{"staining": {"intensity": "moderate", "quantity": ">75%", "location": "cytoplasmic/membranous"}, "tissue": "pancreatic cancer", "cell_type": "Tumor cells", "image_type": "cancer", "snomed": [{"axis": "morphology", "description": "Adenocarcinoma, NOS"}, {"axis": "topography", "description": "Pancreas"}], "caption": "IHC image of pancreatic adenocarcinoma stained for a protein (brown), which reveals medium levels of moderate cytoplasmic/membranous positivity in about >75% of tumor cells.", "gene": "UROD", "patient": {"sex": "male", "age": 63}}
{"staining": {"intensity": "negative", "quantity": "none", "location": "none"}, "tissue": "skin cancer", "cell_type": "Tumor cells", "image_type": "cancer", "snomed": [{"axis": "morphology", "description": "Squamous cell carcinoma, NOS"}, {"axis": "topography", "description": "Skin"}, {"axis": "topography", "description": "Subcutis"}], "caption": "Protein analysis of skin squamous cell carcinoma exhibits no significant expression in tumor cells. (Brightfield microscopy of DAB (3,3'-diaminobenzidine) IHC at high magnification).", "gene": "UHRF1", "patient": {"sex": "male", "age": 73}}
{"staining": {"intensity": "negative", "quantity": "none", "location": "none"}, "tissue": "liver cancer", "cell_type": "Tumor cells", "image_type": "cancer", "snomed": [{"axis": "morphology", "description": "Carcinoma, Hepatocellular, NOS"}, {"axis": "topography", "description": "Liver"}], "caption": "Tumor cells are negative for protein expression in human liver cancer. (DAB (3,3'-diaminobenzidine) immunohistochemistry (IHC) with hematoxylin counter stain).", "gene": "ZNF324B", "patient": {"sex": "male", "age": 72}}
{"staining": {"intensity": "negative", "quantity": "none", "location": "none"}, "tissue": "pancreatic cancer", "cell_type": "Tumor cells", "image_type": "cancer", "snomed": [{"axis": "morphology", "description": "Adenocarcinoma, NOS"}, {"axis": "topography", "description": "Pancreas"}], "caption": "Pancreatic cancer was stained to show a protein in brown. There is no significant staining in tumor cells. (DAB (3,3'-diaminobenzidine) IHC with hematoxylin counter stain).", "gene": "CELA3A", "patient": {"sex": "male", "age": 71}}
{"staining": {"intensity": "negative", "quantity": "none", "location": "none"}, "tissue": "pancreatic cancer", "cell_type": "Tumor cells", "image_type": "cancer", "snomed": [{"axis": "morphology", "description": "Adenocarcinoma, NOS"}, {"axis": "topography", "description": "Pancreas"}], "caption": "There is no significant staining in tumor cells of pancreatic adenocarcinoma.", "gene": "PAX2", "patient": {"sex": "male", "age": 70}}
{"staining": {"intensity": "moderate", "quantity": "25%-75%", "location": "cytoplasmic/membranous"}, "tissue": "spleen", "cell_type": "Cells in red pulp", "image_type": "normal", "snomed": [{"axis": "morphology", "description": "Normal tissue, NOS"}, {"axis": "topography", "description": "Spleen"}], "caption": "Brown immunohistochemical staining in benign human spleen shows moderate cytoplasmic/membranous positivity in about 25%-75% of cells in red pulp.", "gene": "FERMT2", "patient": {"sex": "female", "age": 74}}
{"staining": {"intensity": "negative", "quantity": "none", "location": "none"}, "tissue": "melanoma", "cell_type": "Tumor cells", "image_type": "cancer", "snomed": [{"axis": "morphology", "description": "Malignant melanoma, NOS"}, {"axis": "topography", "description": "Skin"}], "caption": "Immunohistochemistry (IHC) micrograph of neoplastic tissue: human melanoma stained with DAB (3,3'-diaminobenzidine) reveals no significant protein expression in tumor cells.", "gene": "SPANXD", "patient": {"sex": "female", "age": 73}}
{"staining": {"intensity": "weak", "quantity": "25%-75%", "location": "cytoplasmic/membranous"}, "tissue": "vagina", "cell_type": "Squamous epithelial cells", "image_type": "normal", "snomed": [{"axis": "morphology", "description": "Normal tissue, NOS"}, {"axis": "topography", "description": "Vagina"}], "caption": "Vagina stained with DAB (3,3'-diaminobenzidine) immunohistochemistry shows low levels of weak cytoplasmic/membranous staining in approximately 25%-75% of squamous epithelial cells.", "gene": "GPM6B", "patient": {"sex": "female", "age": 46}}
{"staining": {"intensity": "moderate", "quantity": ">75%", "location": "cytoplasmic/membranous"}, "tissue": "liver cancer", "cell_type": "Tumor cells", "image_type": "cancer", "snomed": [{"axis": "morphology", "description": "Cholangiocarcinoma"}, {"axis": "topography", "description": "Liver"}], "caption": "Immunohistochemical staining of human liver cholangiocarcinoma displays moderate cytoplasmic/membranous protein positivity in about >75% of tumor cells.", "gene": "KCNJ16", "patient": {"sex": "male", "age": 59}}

####

REQUIREMENT
Each line of the data should be transcribed exactly.

EXERCISE ANSWER
{"staining": {"intensity": "moderate", "quantity": ">75%", "location": "cytoplasmic/membranous"}, "tissue": "pancreatic cancer", "cell_type": "Tumor cells", "image_type": "cancer", "snomed": [{"axis": "morphology", "description": "Adenocarcinoma, NOS"}, {"axis": "topography", "description": "Pancreas"}], "caption": "IHC image of pancreatic adenocarcinoma stained for a protein (brown), which reveals medium levels of moderate cytoplasmic/membranous positivity in about >75% of tumor cells.", "gene": "UROD", "patient": {"sex": "male", "age": 63}}
{"staining": {"intensity": "negative", "quantity": "none", "location": "none"}, "tissue": "skin cancer", "cell_type": "Tumor cells", "image_type": "cancer", "snomed": [{"axis": "morphology", "description": "Squamous cell carcinoma, NOS"}, {"axis": "topography", "description": "Skin"}, {"axis": "topography", "description": "Subcutis"}], "caption": "Protein analysis of skin squamous cell carcinoma exhibits no significant expression in tumor cells. (Brightfield microscopy of DAB (3,3'-diaminobenzidine) IHC at high magnification).", "gene": "UHRF1", "patient": {"sex": "male", "age": 73}}
{"staining": {"intensity": "negative", "quantity": "none", "location": "none"}, "tissue": "liver cancer", "cell_type": "Tumor cells", "image_type": "cancer", "snomed": [{"axis": "morphology", "description": "Carcinoma, Hepatocellular, NOS"}, {"axis": "topography", "description": "Liver"}], "caption": "Tumor cells are negative for protein expression in human liver cancer. (DAB (3,3'-diaminobenzidine) immunohistochemistry (IHC) with hematoxylin counter stain).", "gene": "ZNF324B", "patient": {"sex": "male", "age": 72}}
{"staining": {"intensity": "negative", "quantity": "none", "location": "none"}, "tissue": "pancreatic cancer", "cell_type": "Tumor cells", "image_type": "cancer", "snomed": [{"axis": "morphology", "description": "Adenocarcinoma, NOS"}, {"axis": "topography", "description": "Pancreas"}], "caption": "Pancreatic cancer was stained to show a protein in brown. There is no significant staining in tumor cells. (DAB (3,3'-diaminobenzidine) IHC with hematoxylin counter stain).", "gene": "CELA3A", "patient": {"sex": "male", "age": 71}}
{"staining": {"intensity": "negative", "quantity": "none", "location": "none"}, "tissue": "pancreatic cancer", "cell_type": "Tumor cells", "image_type": "cancer", "snomed": [{"axis": "morphology", "description": "Adenocarcinoma, NOS"}, {"axis": "topography", "description": "Pancreas"}], "caption": "There is no significant staining in tumor cells of pancreatic adenocarcinoma.", "gene": "PAX2", "patient": {"sex": "male", "age": 70}}
{"staining": {"intensity": "moderate", "quantity": "25%-75%", "location": "cytoplasmic/membranous"}, "tissue": "spleen", "cell_type": "Cells in red pulp", "image_type": "normal", "snomed": [{"axis": "morphology", "description": "Normal tissue, NOS"}, {"axis": "topography", "description": "Spleen"}], "caption": "Brown immunohistochemical staining in benign human spleen shows moderate cytoplasmic/membranous positivity in about 25%-75% of cells in red pulp.", "gene": "FERMT2", "patient": {"sex": "female", "age": 74}}
{"staining": {"intensity": "negative", "quantity": "none", "location": "none"}, "tissue": "melanoma", "cell_type": "Tumor cells", "image_type": "cancer", "snomed": [{"axis": "morphology", "description": "Malignant melanoma, NOS"}, {"axis": "topography", "description": "Skin"}], "caption": "Immunohistochemistry (IHC) micrograph of neoplastic tissue: human melanoma stained with DAB (3,3'-diaminobenzidine) reveals no significant protein expression in tumor cells.", "gene": "SPANXD", "patient": {"sex": "female", "age": 73}}
{"staining": {"intensity": "weak", "quantity": "25%-75%", "location": "cytoplasmic/membranous"}, "tissue": "vagina", "cell_type": "Squamous epithelial cells", "image_type": "normal", "snomed": [{"axis": "morphology", "description": "Normal tissue, NOS"}, {"axis": "topography", "description": "Vagina"}], "caption": "Vagina stained with DAB (3,3'-diaminobenzidine) immunohistochemistry shows low levels of weak cytoplasmic/membranous staining in approximately 25%-75% of squamous epithelial cells.", "gene": "GPM6B", "patient": {"sex": "female", "age": 46}}
{"staining": {"intensity": "moderate", "quantity": ">75%", "location": "cytoplasmic/membranous"}, "tissue": "liver cancer", "cell_type": "Tumor cells", "image_type": "cancer", "snomed": [{"axis": "morphology", "description": "Cholangiocarcinoma"}, {"axis": "topography", "description": "Liver"}], "caption": "Immunohistochemical staining of human liver cholangiocarcinoma displays moderate cytoplasmic/membranous protein positivity in about >75% of tumor cells.", "gene": "KCNJ16", "patient": {"sex": "male", "age": 59}}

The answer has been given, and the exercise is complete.